**Exercise:**
Copy out the lines of every item below, putting "vernacular name" in place of each "common name" and changing nothing else.
━━━━━━━━━━━━━━━━━━━━━━━━━━━━━━
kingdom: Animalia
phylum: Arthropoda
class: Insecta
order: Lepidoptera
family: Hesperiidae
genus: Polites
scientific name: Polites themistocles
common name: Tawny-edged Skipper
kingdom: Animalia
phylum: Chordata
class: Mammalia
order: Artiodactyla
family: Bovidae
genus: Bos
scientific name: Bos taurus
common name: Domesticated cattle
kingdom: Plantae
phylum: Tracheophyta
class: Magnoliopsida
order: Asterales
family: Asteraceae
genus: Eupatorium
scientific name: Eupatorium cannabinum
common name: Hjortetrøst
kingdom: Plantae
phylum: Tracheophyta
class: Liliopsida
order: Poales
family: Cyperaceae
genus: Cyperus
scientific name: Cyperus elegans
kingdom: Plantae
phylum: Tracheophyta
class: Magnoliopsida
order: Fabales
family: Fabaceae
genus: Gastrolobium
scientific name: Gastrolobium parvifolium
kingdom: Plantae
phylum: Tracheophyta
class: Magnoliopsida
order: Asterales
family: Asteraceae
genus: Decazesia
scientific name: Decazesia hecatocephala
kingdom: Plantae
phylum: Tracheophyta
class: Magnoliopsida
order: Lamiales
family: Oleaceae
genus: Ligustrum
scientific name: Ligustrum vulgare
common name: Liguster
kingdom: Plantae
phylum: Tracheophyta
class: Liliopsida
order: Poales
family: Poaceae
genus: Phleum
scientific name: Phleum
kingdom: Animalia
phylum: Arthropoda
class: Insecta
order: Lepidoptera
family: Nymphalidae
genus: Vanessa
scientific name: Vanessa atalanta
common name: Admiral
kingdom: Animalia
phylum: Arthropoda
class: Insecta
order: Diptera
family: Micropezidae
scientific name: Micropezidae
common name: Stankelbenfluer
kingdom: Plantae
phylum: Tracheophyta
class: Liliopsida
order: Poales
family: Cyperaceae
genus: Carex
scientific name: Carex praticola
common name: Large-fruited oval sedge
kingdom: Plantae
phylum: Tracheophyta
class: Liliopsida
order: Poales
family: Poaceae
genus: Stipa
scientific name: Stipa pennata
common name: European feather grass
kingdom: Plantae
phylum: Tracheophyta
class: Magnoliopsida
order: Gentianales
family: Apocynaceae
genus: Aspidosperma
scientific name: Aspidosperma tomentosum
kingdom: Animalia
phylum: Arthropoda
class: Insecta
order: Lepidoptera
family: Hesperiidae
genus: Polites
━━━━━━━━━━━━━━━━━━━━━━━━━━━━━━
**Exercise output:**
kingdom: Animalia
phylum: Arthropoda
class: Insecta
order: Lepidoptera
family: Hesperiidae
genus: Polites
scientific name: Polites themistocles
vernacular name: Tawny-edged Skipper
kingdom: Animalia
phylum: Chordata
class: Mammalia
order: Artiodactyla
family: Bovidae
genus: Bos
scientific name: Bos taurus
vernacular name: Domesticated cattle
kingdom: Plantae
phylum: Tracheophyta
class: Magnoliopsida
order: Asterales
family: Asteraceae
genus: Eupatorium
scientific name: Eupatorium cannabinum
vernacular name: Hjortetrøst
kingdom: Plantae
phylum: Tracheophyta
class: Liliopsida
order: Poales
family: Cyperaceae
genus: Cyperus
scientific name: Cyperus elegans
kingdom: Plantae
phylum: Tracheophyta
class: Magnoliopsida
order: Fabales
family: Fabaceae
genus: Gastrolobium
scientific name: Gastrolobium parvifolium
kingdom: Plantae
phylum: Tracheophyta
class: Magnoliopsida
order: Asterales
family: Asteraceae
genus: Decazesia
scientific name: Decazesia hecatocephala
kingdom: Plantae
phylum: Tracheophyta
class: Magnoliopsida
order: Lamiales
family: Oleaceae
genus: Ligustrum
scientific name: Ligustrum vulgare
vernacular name: Liguster
kingdom: Plantae
phylum: Tracheophyta
class: Liliopsida
order: Poales
family: Poaceae
genus: Phleum
scientific name: Phleum
kingdom: Animalia
phylum: Arthropoda
class: Insecta
order: Lepidoptera
family: Nymphalidae
genus: Vanessa
scientific name: Vanessa atalanta
vernacular name: Admiral
kingdom: Animalia
phylum: Arthropoda
class: Insecta
order: Diptera
family: Micropezidae
scientific name: Micropezidae
vernacular name: Stankelbenfluer
kingdom: Plantae
phylum: Tracheophyta
class: Liliopsida
order: Poales
family: Cyperaceae
genus: Carex
scientific name: Carex praticola
vernacular name: Large-fruited oval sedge
kingdom: Plantae
phylum: Tracheophyta
class: Liliopsida
order: Poales
family: Poaceae
genus: Stipa
scientific name: Stipa pennata
vernacular name: European feather grass
kingdom: Plantae
phylum: Tracheophyta
class: Magnoliopsida
order: Gentianales
family: Apocynaceae
genus: Aspidosperma
scientific name: Aspidosperma tomentosum
kingdom: Animalia
phylum: Arthropoda
class: Insecta
order: Lepidoptera
family: Hesperiidae
genus: Polites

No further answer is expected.